Saturday, January 1, 2022

New Year’s Day by Taylor Swift—Murfin Winter Holidays Music Festival

                                            New Year's Day by Taylor Swift.
 

For Americans New Year’s Day is a kind of low key and lethargic holiday.  Many New Year’s Eve revelers nurse hangovers.  For others it’s a spend the day in pajamas and robe affair to veg out in front of the tube and watch the Rose Parade and endless college bowl games.   It is the biggest day of the year for ordering pizza delivery. 

New Year's Eve has long been an amateur night with excessive drinking and mixing of libations, National Hangover Day is an appropriate designation for the first day of the year.

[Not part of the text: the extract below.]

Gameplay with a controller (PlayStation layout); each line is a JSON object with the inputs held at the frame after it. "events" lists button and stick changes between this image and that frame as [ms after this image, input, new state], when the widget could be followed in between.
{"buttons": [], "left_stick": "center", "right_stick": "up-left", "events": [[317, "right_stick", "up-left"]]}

There have not been many songs for January 1.  For years we were stuck with U2’s first big hit, New Year’s Day released in 1987 and dedicated to the Polish Solidarity movement.  It set the tone for decades of self-important and self-righteous songs with supposedly meaningful and progressive themes with Bono doing his patented vocal pyrotechnics.  A lot of folks love that stuff, but it has come to irritate the hell out of me.

Despite a raging surge of the Coronavirus Omicron variant and the cancelation of some Bowl Games officials of the 133rd Rose Parade are expected to go off as usual this year. 

In 2017 Taylor Swift offered us an alternative.  I know that there are folks who follow this festival who have nothing but scorn for the country/pop diva and her endlessly autobiographical songs of failed relationships.  But I have always thought that if you take her for what she is and don’t try to compare her to female stars of country music’s golden age she does what she does very well.


New Year’s Day was on Swift’s sixth studio album, Reputation (2017). Swift co-wrote and co-produced the track with Jack Antonoff.  She debuted the song on The Tonight Show Starring Jimmy Fallon and was only a mid-level country music hit.  But the critical reception was very positive. 

One reviewer wrote:

New Year’s Day isn't the best song on Reputation, but it’s one of the best, and like the rest of the good ones it excels because the petulant sense of betrayal that fuels the album elsewhere has receded. It turns out, that, once she puts herself in position to express emotions more common and profound than the sense of being an ultrafamous pop musician who got exposed by other ultrafamous celebrities as cold-blooded and duplicitous, that she’s still an artistic force to be reckoned with.